Balance in the Washington Post
Lawmakers from both parties have been eager to excoriate Wall Street. But industry lobbyists warn that populist proposals to shrink, break up or otherwise shackle some of the giants of the financial world could do more harm than good to the economy. These advocates say that stiff regulation could stifle the flow of credit, undermine American competitiveness in global markets and cost jobs.
Among the terms that lobbyists used to describe elements of the legislation: “Draconian.” “Crazy.” “Insanely unproductive.”
via Lobbyists fret over legislation to reshape financial system.
Not sure if anyone saw this piece, but the Washington Post’s Brady Dennis fired off one of the weirder pieces of journalism I’ve seen of late in a news daily on the financial crisis.
The essence of his piece was that Wall Street lobbyists had been banking on the Financial Regulatory Reform bill getting pared down behind closed doors as it got closer to a vote. Over the course of 900 words or so Dennis quoted one lobbyist after another talking about how politicians were getting too emotional about this whole ruined-economy thing, and were proceeding with “crazy” and “insanely unproductive” proposals.
Dennis does this, but he never explains what’s so “crazy” about any of these proposals, and in fact only vaguely even hints at what they are. We get that proposals to cap the size of banks and limit prop trading desks are among the things he’s talking about, but we’re apparently supposed to assume automatically that we understand why those things are “crazy” and “unproductive,” which is very odd given the events of the last two years.
The other thing he doesn’t do is ask anyone on the other side of the deal to comment on the rank silliness of these lobbyists’ claims. Maybe that’s because he couldn’t find anyone on the other side. There are about 1800 financial lobbyists wandering DC these days — I was physically bumping into these guys in DC this week in the halls of Hart and Dirksen — while the leading reform groups (like Americans for Financial Reform) have few if any. (AFR, as far as I understand, has no paid lobbyists and just a few dozen volunteers).
This kind of rhetoric is something you normally see a lot of in campaign journalism. You’ll see whole pieces about how X or Y candidate is “strong on immigration” or “has a good record on defense issues” or “frightens voters with his radical stance on the environment,” but the writer won’t elaborate on what those positions actually are/were. You’re supposed to move straight past the details and just swallow the reporter’s characterizations. It makes it easier to cartoonize stories, which is a big plus especially during campaign season and is also proving useful during a detail-laden behemoth of a story like this FinReg bill.

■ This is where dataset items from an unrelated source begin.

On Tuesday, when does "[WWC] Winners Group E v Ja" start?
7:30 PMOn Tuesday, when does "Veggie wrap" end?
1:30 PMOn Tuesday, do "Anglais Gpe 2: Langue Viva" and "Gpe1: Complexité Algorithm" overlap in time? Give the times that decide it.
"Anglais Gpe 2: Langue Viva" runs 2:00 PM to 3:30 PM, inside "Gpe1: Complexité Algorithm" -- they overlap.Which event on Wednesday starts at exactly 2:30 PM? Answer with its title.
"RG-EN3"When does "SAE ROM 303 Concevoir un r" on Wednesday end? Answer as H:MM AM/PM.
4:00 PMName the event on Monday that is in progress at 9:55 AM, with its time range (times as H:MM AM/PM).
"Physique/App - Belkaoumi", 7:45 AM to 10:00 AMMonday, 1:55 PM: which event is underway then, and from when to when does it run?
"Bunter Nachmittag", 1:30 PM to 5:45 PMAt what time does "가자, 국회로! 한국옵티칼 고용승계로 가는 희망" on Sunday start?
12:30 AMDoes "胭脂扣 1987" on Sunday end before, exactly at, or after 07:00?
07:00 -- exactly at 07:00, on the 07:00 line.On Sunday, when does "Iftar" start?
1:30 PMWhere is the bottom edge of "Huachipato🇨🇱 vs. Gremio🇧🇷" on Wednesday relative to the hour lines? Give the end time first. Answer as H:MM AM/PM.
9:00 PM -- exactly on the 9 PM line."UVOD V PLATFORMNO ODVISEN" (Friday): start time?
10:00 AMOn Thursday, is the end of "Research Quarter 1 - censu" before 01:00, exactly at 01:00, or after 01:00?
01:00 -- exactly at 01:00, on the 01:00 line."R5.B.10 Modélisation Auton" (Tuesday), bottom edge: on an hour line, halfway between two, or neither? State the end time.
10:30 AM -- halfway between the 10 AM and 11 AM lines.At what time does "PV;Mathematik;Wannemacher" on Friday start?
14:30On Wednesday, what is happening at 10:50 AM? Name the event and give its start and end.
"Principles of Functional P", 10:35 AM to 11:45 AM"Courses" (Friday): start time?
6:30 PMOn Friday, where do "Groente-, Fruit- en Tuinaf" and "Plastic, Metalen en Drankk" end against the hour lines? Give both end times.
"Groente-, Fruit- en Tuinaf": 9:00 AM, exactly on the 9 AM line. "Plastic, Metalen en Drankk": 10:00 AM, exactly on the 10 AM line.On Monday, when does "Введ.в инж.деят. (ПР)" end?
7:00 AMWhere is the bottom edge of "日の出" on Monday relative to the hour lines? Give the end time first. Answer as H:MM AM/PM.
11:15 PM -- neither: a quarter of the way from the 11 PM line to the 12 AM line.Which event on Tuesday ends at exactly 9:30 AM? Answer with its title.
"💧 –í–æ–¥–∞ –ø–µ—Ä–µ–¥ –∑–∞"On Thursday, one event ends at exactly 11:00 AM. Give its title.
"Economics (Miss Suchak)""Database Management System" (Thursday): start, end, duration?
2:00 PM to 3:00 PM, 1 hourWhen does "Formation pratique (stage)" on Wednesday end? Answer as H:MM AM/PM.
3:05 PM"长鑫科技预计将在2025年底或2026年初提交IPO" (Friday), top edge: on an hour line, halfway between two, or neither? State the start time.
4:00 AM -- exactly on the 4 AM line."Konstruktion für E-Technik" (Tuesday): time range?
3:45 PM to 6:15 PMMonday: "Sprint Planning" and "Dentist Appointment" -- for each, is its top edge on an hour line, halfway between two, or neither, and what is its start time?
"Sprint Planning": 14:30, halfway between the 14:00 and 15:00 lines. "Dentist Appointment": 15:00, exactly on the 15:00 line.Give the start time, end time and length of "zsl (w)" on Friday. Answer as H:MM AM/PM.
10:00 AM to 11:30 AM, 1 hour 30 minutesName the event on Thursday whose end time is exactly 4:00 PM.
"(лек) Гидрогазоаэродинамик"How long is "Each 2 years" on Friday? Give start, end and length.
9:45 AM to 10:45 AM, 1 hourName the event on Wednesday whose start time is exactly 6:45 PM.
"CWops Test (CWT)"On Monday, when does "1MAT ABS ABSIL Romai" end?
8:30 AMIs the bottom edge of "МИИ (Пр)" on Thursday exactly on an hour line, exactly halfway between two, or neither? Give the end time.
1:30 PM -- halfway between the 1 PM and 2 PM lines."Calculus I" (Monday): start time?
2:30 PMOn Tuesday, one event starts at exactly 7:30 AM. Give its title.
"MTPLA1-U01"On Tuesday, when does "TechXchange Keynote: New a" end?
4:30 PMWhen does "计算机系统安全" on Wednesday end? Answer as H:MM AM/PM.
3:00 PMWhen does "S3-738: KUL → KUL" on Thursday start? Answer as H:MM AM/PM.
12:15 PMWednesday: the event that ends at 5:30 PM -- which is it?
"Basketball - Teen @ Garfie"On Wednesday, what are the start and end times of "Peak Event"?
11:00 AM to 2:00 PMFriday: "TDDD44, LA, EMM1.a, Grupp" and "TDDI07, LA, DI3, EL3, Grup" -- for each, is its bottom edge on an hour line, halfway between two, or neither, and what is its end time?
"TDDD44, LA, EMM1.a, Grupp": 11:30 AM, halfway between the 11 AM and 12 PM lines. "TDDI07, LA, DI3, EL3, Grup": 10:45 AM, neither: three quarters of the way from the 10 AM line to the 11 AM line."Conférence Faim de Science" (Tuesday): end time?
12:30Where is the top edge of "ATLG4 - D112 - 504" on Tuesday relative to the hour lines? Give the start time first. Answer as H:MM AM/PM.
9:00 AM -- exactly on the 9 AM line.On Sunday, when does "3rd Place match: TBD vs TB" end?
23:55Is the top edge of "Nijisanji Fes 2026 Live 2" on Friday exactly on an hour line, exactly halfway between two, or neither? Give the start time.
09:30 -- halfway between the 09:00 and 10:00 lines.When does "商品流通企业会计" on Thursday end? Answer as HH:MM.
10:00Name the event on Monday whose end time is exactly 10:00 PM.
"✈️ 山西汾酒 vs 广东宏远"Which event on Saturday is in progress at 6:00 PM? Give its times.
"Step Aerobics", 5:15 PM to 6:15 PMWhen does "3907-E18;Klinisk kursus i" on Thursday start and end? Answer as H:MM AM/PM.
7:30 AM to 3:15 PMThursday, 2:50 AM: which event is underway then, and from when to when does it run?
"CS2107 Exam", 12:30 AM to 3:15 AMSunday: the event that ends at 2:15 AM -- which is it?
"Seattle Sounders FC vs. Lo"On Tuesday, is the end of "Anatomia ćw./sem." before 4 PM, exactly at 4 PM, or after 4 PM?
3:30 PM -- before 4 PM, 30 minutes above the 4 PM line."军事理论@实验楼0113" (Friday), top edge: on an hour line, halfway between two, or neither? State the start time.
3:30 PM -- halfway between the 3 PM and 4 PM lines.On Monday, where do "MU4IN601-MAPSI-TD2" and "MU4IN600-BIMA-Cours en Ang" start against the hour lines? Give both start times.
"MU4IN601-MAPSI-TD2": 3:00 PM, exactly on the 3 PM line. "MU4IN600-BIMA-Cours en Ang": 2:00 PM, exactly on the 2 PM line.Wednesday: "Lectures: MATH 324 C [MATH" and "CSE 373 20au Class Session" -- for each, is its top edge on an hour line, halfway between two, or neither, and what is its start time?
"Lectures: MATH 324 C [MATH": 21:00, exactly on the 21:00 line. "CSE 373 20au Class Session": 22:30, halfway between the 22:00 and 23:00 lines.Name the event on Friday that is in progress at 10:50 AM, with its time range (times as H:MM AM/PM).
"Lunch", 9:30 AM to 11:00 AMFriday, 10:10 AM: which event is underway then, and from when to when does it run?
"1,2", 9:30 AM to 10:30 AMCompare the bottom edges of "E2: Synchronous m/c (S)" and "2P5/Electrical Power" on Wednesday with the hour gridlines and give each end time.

I suppose there’s a way to read this piece that’s just a bust on all these overpaid lobbyists whining about how much harder than usual it suddenly is to bribe the congress away from real action — that was my first reaction to it — but to a reader who doesn’t know the particulars of this story it still comes across like the Post is saying that the politicians proposing reforms might be out of control and getting carried away by emotion. Which is odd. In general, the amount of rhetoric against this bill that sidesteps its actual content is growing to the point of absurdity.